Does 5.1 percent = full employment?
The unemployment rate fell 0.2 percent to 5.1 percent in August according to the Labor Department. Unemployment is down from a peak of 10 percent in October 2009, and 6.1 percent in August 2014.
The Federal Reserve considers a base unemployment rate (the U-3 rate) of 5.0 to 5.2 percent as “full employment” in the economy.
The recovery has now achieved that level, known technically as the Non-Accelerating Inflation Rate of Unemployment, or NAIRU. Here’s what it means in lay terms, according to Lawrence Katz, Harvard economist and National Bureau of Economic Research associate:
“There is a balance between employers looking for workers, and workers looking for jobs.”
This sweet spot for unemployment should be good for workers.
As labor economist Gary Burtless at the Brookings Institution explains, at this level of unemployment, classic economic theory predicts that a tight labor market will develop.
“Employers have a tough time filling job vacancies, and they start to bid up wages, either to keep their employees from leaving, or to recruit good employees from someone else,” Burtless says.
Jodi Chavez manages offices in California for the financial services staffing and recruitment firm Accounting Principals, a division of Adecco. Chavez says employers in the industry realize that as they post more job openings to keep up with expanding business, there are fewer candidates gunning for those jobs. So bargaining power is beginning to shift to the employee or potential employee.
“If you’re going to make a hiring decision, you need to make it quickly, because these candidates are not on the market very long,” Chavez says. “There has been a slight increase in salaries. We’re not to the point where we’re seeing sign-on bonuses, or a high demand for increased salaries to obtain those employees.”

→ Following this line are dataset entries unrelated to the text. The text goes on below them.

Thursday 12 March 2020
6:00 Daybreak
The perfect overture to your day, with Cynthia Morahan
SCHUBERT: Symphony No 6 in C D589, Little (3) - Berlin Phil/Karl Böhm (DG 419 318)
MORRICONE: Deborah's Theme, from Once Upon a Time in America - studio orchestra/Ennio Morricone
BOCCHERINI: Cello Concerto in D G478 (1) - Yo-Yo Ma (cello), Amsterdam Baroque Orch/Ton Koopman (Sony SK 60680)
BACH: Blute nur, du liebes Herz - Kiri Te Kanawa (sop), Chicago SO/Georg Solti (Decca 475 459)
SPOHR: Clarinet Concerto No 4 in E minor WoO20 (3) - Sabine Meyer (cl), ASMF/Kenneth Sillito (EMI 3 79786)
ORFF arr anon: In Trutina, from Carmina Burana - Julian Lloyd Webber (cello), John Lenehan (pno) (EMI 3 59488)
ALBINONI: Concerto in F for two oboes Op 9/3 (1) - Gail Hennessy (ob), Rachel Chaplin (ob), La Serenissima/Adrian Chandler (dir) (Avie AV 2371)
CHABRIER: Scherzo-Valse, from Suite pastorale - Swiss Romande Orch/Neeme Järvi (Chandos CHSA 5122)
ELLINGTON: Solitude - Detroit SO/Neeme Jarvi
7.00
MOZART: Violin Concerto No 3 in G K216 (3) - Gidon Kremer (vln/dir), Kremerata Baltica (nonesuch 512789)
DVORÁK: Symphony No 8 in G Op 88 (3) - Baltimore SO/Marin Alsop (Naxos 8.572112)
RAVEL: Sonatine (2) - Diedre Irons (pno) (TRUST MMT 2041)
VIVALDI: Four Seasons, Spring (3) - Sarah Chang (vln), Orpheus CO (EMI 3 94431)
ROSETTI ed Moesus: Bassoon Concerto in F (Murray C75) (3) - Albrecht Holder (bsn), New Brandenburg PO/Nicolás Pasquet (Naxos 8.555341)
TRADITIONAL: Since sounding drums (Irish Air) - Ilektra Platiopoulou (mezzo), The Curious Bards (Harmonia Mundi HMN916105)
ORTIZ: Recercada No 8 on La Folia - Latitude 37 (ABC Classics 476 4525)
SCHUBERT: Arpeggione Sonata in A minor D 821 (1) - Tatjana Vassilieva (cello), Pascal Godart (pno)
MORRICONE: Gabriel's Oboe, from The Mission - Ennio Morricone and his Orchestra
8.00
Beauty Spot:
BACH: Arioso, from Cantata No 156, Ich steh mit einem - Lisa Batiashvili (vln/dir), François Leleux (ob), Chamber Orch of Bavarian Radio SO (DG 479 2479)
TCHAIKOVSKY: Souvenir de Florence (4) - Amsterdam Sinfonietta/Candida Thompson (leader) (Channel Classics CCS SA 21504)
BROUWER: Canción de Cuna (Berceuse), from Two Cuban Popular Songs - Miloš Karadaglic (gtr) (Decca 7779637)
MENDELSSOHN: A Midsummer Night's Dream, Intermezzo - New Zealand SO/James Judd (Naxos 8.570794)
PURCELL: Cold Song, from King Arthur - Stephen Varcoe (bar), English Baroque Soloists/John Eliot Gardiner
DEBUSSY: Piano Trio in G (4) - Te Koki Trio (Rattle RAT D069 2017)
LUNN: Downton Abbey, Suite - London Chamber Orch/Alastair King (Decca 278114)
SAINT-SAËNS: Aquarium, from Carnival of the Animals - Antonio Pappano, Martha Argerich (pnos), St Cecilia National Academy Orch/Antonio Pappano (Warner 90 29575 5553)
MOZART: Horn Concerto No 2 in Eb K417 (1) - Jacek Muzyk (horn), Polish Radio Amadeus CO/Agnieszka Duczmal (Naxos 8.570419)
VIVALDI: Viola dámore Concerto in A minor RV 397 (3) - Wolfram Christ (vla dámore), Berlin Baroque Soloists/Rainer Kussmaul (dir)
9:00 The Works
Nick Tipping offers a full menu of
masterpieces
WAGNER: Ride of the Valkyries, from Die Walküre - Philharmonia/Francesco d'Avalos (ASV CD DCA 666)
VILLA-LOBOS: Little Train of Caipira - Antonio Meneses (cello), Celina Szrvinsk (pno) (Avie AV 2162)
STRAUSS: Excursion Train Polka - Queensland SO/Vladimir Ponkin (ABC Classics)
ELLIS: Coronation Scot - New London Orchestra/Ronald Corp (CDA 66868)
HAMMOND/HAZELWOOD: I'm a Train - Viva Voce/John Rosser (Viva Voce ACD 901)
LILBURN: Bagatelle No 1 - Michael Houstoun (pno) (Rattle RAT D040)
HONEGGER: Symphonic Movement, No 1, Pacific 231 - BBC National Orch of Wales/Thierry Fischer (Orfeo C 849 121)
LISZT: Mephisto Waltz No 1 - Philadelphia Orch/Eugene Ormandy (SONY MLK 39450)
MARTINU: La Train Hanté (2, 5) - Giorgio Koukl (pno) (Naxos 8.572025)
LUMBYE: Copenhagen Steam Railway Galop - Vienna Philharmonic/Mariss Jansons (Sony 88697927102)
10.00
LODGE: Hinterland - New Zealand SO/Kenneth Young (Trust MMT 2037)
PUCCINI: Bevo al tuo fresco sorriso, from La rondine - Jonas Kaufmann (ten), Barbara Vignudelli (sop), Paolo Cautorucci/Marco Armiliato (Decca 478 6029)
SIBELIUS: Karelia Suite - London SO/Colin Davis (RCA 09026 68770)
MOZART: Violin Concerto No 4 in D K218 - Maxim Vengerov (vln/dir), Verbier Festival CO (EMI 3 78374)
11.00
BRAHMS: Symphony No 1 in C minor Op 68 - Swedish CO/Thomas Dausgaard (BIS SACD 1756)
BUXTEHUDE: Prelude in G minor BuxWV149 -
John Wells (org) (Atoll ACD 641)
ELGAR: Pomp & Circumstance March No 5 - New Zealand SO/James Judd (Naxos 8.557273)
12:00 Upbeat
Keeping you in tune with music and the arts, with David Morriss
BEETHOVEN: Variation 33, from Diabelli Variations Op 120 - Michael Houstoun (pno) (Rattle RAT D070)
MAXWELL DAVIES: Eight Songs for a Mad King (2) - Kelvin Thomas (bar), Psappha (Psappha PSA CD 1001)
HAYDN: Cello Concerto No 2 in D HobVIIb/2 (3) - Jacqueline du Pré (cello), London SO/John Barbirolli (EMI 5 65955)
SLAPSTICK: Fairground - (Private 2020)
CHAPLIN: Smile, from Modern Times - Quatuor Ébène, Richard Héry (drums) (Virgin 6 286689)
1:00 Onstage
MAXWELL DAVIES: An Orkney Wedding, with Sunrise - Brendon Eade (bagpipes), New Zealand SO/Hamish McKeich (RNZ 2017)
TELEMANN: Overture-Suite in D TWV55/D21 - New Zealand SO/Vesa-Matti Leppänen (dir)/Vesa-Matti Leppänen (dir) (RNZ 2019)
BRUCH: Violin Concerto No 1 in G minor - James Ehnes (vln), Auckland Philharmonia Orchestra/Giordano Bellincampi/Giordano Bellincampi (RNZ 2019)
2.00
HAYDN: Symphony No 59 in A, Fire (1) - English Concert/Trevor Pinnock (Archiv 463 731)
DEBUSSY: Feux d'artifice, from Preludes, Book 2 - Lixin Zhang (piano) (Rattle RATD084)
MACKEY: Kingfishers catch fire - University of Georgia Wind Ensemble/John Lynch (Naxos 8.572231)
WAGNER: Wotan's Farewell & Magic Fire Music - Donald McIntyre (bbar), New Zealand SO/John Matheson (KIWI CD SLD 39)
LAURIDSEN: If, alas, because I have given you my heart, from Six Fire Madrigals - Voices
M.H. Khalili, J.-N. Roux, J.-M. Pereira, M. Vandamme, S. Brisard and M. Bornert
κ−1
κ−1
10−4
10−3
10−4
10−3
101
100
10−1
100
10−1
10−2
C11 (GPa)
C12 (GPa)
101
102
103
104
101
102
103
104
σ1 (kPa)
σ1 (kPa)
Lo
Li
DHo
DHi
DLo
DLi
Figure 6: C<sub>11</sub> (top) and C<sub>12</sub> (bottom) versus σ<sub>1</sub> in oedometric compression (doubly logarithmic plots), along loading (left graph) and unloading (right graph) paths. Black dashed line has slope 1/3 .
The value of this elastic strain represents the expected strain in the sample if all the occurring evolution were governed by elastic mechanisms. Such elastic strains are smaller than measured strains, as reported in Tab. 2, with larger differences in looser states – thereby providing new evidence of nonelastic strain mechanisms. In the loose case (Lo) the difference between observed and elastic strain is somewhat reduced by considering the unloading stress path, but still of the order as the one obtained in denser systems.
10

And the fact that employers across the economy are not having to boost salaries significantly to compete for workers (as shown by the nominal average hourly wage growth of 2.2 percent year over year in the latest employment report), suggests to Katz that there are still a lot of potential workers waiting in the wings. And that labor market slack isn’t being captured fully in the “full employment” unemployment rate of 5.1 percent. The pool of potential workers making up that labor market slack includes people who are discouraged but able to work; those sheltering in school; those working part time and looking for full-time work; and those looking for a job (and salary) that better matches their education and experience.
“My take is, even though the unemployment rate looks very low at 5.1 percent, I don’t think we’re quite at full employment,” Katz says.
Economist Michael Strain at the American Enterprise Institute agrees.
“We now have a healthy unemployment rate, and we’re adding jobs at a healthy rate, enough to absorb people into the workforce and account for the growing population,” says Strain. “At the same time, we have very low participation in the workforce. We have broader measures of unemployment that have not recovered from the Great Recession. The basic logic is that if the economy were running out of labor market slack, employers would be bidding up wages to attract new workers and to retain existing workers, who now have a lot of options. We would see an acceleration of wage growth. And we’re just not seeing that.”
Katz believes that the Federal Reserve should maintain monetary stimulus and not raise interest rates yet, to let unemployment fall into the mid-4-percent range for several years, if possible. He points to the late 1990s, when unemployment fell below what was then thought to be the rate of full employment, delivering strong income gains without sparking runaway inflation. He says a repeat would lead to the re-employment of many workers who dropped out of the labor force in the Great Recession, and would likely deliver broad-based wage gains (well above the rate of inflation) for middle-class workers.